Gossi (Azawad) — À 170 kilomètres au sud-ouest de Gao, la ville de Gossi agonise lentement, étranglée par l’insécurité et abandonnée par ceux qui prétendaient la protéger. Entre les exactions des jihadistes du JNIM (Groupe de soutien à l’islam et aux musulmans) et l’indifférence armée des forces maliennes et des mercenaires russes de Wagner, la population civile est prise au piège. Une tragédie silencieuse qui illustre le naufrage d’un État et le cynisme d’une guerre sans visage.

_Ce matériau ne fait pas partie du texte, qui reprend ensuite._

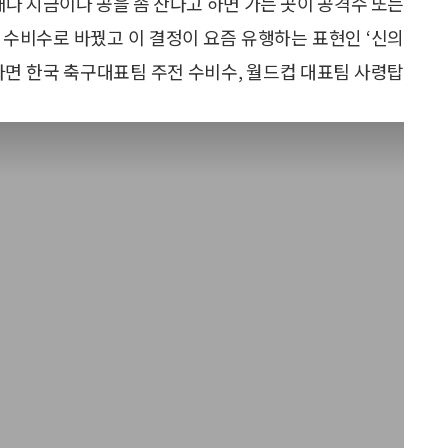
때나 지금이나 공을 좀 찬다고 하면 가는 곳이 공격수 또는
 수비수로 바꿨고 이 결정이 요즘 유행하는 표현인 ‘신의
다면 한국 축구대표팀 주전 수비수, 월드컵 대표팀 사령탑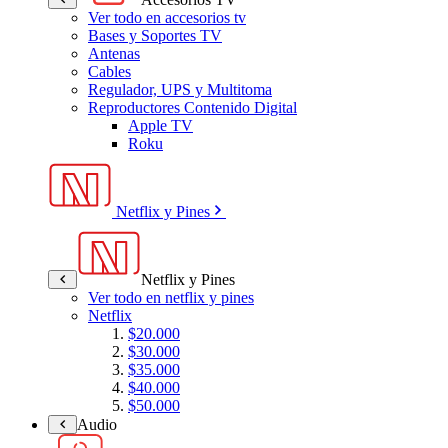
Ver todo en accesorios tv
Bases y Soportes TV
Antenas
Cables
Regulador, UPS y Multitoma
Reproductores Contenido Digital
Apple TV
Roku
Netflix y Pines
Netflix y Pines
Ver todo en netflix y pines
Netflix
$20.000
$30.000
$35.000
$40.000
$50.000
Audio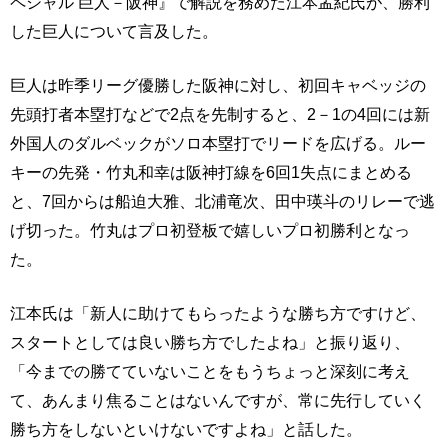
ペシャル 巨人－阪神』で解説を務めた江本孟紀氏が、勝利
した巨人について言及した。
巨人は昨季リーグ優勝した阪神に対し、初回キャベッジの
先頭打者本塁打などで2点を先制すると、2－1の4回には新
外国人のダルベックがソロ本塁打でリードを広げる。ルー
キーの先発・竹丸和幸は阪神打線を6回1失点にまとめる
と、7回からは船迫大雅、北浦竜次、田中瑛斗のリレーで逃
げ切った。竹丸はプロ初登板で嬉しいプロ初勝利となっ
た。
江本氏は「新人に助けてもらったような勝ち方ですけど、
スタートとしては良い勝ち方でしたよね」と振り返り、
「今までの勝てていないことをもうちょっと深刻に考え
て、あんまり焦ることはないんですが、常に先行していく
勝ち方をしないといけないですよね」と話した。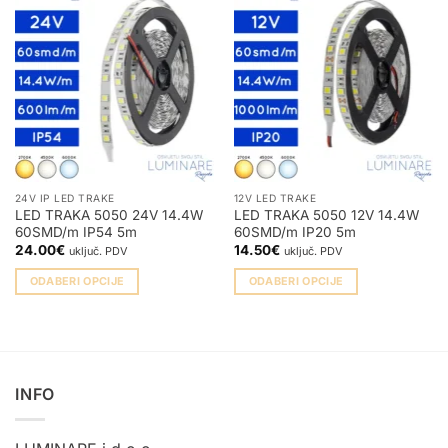
24V IP LED TRAKE
12V LED TRAKE
LED TRAKA 5050 24V 14.4W
LED TRAKA 5050 12V 14.4W
60SMD/m IP54 5m
60SMD/m IP20 5m
24.00
€
14.50
€
uključ. PDV
uključ. PDV
ODABERI OPCIJE
ODABERI OPCIJE
Ovaj
Ovaj
proizvod
proizvod
ima
ima
više
više
varijanti.
varijanti.
INFO
Opcije
Opcije
se
se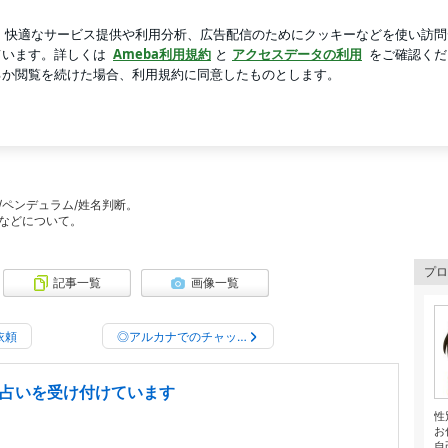
の晩ご飯
芸能人ブログ
人気ブログ
新規登録
ログイ
| 【数秘術×ルーン占い】望む未来に繋げる占い★『恋愛・仕事
】望む未来に繋げる占い★『恋愛・仕事
』
/ペンデュラム/姓名判断。
などについて。
プロ
記事一覧
画像一覧
依頼
◎アルカナでのチャッ…
も占いを受け付けています
性
お
自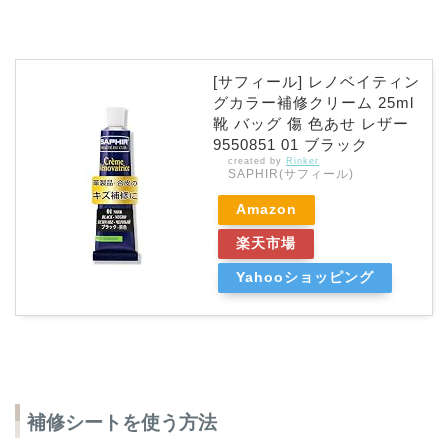
[サフィール] レノベイティン
グカラー補修クリーム 25ml
靴 バッグ 傷 色あせ レザー
9550851 01 ブラック
created by
Rinker
SAPHIR(サフィール)
Amazon
楽天市場
Yahooショッピング
補修シートを使う方法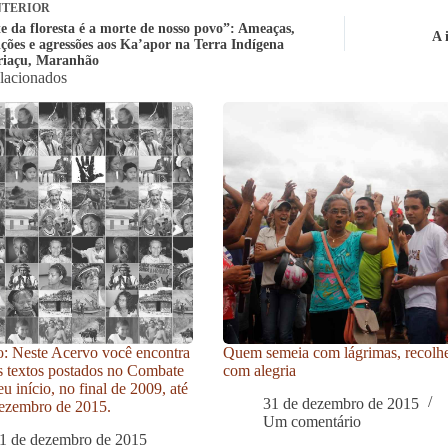
TERIOR
e da floresta é a morte de nosso povo”: Ameaças,
A 
ições e agressões aos Ka’apor na Terra Indígena
riaçu, Maranhão
elacionados
: Neste Acervo você encontra
Quem semeia com lágrimas, recolh
s textos postados no Combate
com alegria
u início, no final de 2009, até
31 de dezembro de 2015
ezembro de 2015.
Um comentário
1 de dezembro de 2015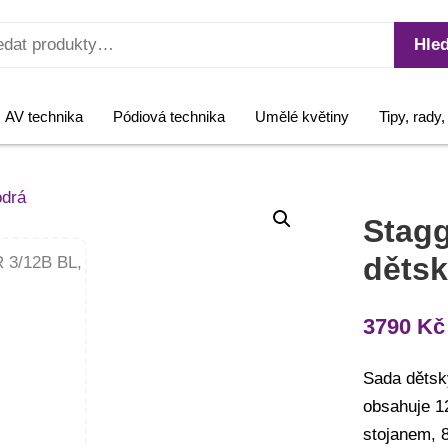
Hled
AV technika
Pódiová technika
Umělé květiny
Tipy, rady
Stagg
dětsk
3790
Kč
Sada dětsk
obsahuje 1
stojanem, 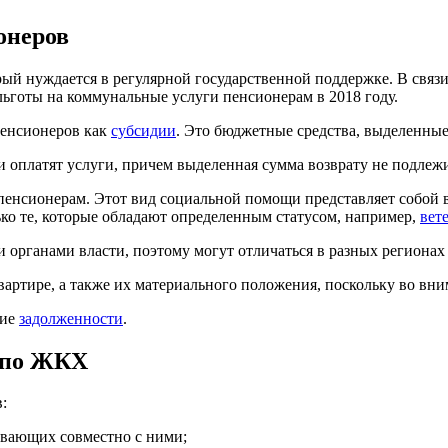
онеров
ый нуждается в регулярной государственной поддержке. В связ
ьготы на коммунальные услуги пенсионерам в 2018 году.
пенсионеров как
субсидии
. Это бюджетные средства, выделенные
и оплатят услуги, причем выделенная сумма возврату не подлежи
 пенсионерам. Этот вид социальной помощи представляет собой 
лько те, которые обладают определенным статусом, например,
вет
 органами власти, поэтому могут отличаться в разных регионах
вартире, а также их материального положения, поскольку во вн
вие
задолженности
.
 по ЖКХ
:
ивающих совместно с ними;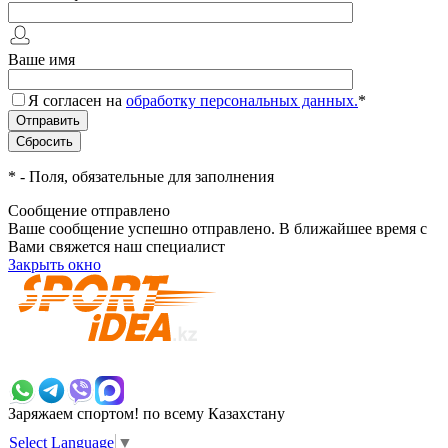
Ваше имя
Я согласен на
обработку персональных данных.
*
*
- Поля, обязательные для заполнения
Сообщение отправлено
Ваше сообщение успешно отправлено. В ближайшее время с
Вами свяжется наш специалист
Закрыть окно
+7 700 383 7777
Заряжаем спортом!
по всему Казахстану
Select Language
▼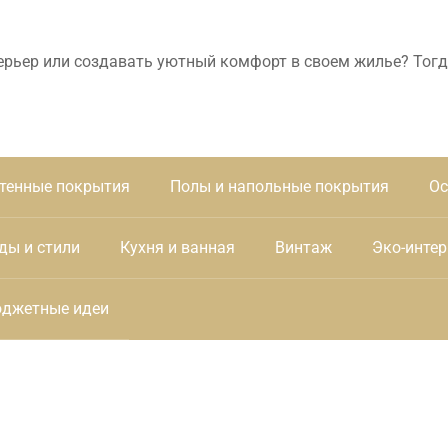
ерьер или создавать уютный комфорт в своем жилье? Тогд
тенные покрытия
Полы и напольные покрытия
Ос
ды и стили
Кухня и ванная
Винтаж
Эко-интер
джетные идеи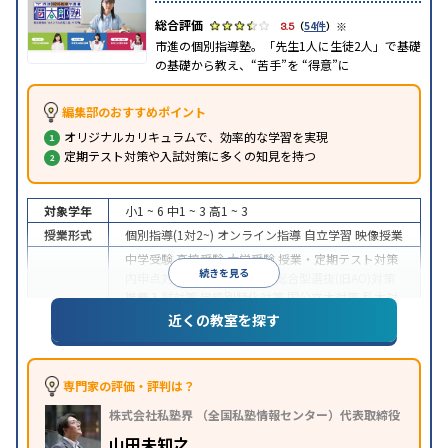
※
3.5
（
54件
）
市進の個別指導塾。「先生1人に生徒2人」で基礎
の基礎から教え、“苦手”を “得意”に
編集部のおすすめポイント
オリジナルカリキュラムで、効率的な学習を実現
定期テスト対策や入試対策に多くの知見を持つ
対象学年
小1 ~ 6
中1 ~ 3
高1 ~ 3
授業形式
個別指導(1対2~)
オンライン指導
自立学習
映像授業
中学受験
高校受験
大学受験
授業・定期テスト対策
続きを見る
内申点対策
学習習慣の定着
総合型選抜(旧AO)対策
推薦入試対策
学校別特化対策
国公立大対策
私大対
目的
策
共通テスト対策
英検(英語検定)対策
漢検(漢字検
近くの教室を探す
定)対策
数学特化対策
英語・英会話特化対策
その他
科目別特化対策
中高一貫校生に対応
授業の振替可能
不登校生に対
専門家の評価・評判は？
応
学習にPC・タブレットを利用
オンライン対応
1
特徴
株式会社私塾界 （全国私塾情報センター）代表取締役
科目から受講可能
季節講習のみの受講可
自習室あ
り
山田未知之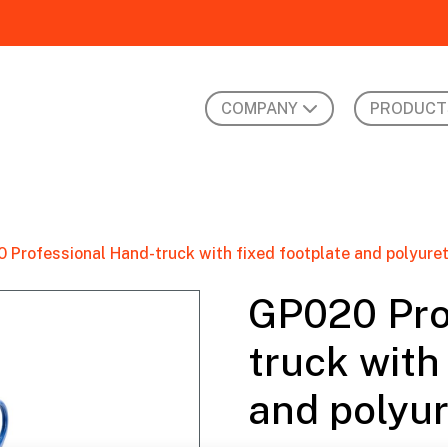
COMPANY
PRODUCT
 Professional Hand-truck with fixed footplate and polyure
GP020 Pro
truck with
and polyu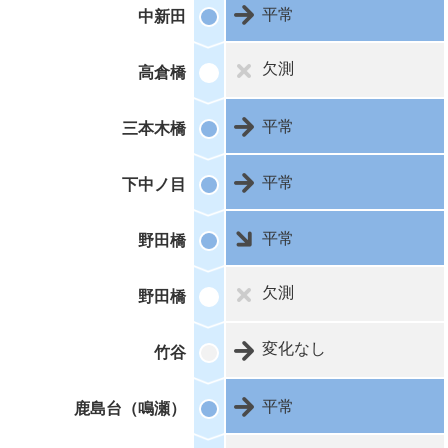
平常
中新田
欠測
高倉橋
平常
三本木橋
平常
下中ノ目
平常
野田橋
欠測
野田橋
変化なし
竹谷
平常
鹿島台（鳴瀬）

Un blocus implacable, une indifférence insupportable
Depuis des semaines, Gossi vit au rythme du siège. Le 1er mai 2025, un pylône télécom de l’opérateur Orange est dynamité par les jihadistes à quelques mètres d’une base militaire de l’armée malienne et Wagner. Aucune réaction.

Le 3 mai, le village voisin de Kaygoro est envahi, ses habitants dépouillés de leurs téléphones et sommés de fuir. Le 4 mai, Gossi est totalement coupée du monde : marchés paralysés, famine rampante, silence assourdissant des armes pourtant présentes.
Les soldats maliens, épaulés par les paramilitaires de Wagner, restent cloîtrés dans leurs positions, spectateurs d’un effondrement annoncé. Loin de défendre la population, ils semblent n’être là que pour la vitrine. Une présence militaire qui rassure sur le papier, mais abandonne sur le terrain.
Bamako : entre slogans patriotiques et renoncement politique
Alors que les rues de Bamako bruissent de discours nationalistes et de promesses de « reconquête du territoire », l’Azawad est peu à peu rayé de la carte des priorités. La capitale malienne s’enferme dans un autoritarisme croissant, préférant museler la presse et les voix critiques plutôt que d’affronter la réalité d’un territoire qu’elle ne maîtrise plus.
La junte au pouvoir semble avoir troqué l’unité nationale contre la propagande. À Gossi, les civils n’attendent plus rien de l’État : ni aide, ni sécurité. Seulement le silence – celui des absents et des lâches.
Gossi lance un cri de détresse… mais personne ne répond
Face à cette catastrophe, les habitants de Gossi ne se sont pas tournés vers l’État, ni vers son président ou son armée, mais vers ceux qui les assiègent : le Groupe de soutien à l’islam et aux musulmans (JNIM). Cet appel choquant illustre l’ampleur du désespoir et la perte totale de confiance dans la capacité – voire la volonté – du gouvernement malien à les protéger. Gossi est ainsi devenue le symbole frappant d’une équation inversée : un État présent sur le papier, mais absent dans la réalité en matière de sécurité, de souveraineté et de dignité.
Entre jihadistes et forces dites « libératrices » : qui est l’ennemi ?
Dans cet environnement de terreur partagée, les lignes sont brouillées. Les jihadistes imposent la loi de la peur, mais sont parfois les seuls à circuler, à punir les voleurs, à faire « justice ». Cyniquement, certains habitants préfèrent leur présence à l’immobilisme militaire. Quand l’oppresseur devient recours, c’est que l’État a depuis longtemps perdu la bataille de la légitimité.
Les civils, eux, n’ont pas le luxe de choisir entre deux maux. Ils survivent. Jour après jour. Souvent sans eau, sans pain, sans soin. Ils enterrent leurs morts, prient pour un secours qui ne vient pas, et s’interrogent : la communauté internationale, si prompte à condamner, regardera-t-elle un jour vers Gossi ?
Une urgence humanitaire que le monde ignore
À mesure que l’étau se resserre, la crise humanitaire s’intensifie. Les ONG, elles aussi, peinent à accéder à la zone. Les convois sont attaqués, les liaisons coupées, les vivres rares. Le silence diplomatique autour de Gossi est d’autant plus coupable qu’il est volontaire.
Les puissances régionales, absorbées par leurs intérêts géostratégiques, ferment les yeux. Les institutions internationales hésitent, temporisent. Pendant ce temps, une ville entière est laissée à l’abandon, comme tant d’autres dans ce nord malien devenu territoire fantôme.
Et après ?
Gossi n’est pas une exception. C’est un symptôme. Celui d’un pays fracturé, d’une guerre sans fin, d’un peuple oublié. Tant que l’Azawad sera considéré comme une marge négligeable, livrée aux calculs de forces en conflit, la spirale de la violence continuera.
L’histoire jugera ceux qui ont regardé ailleurs.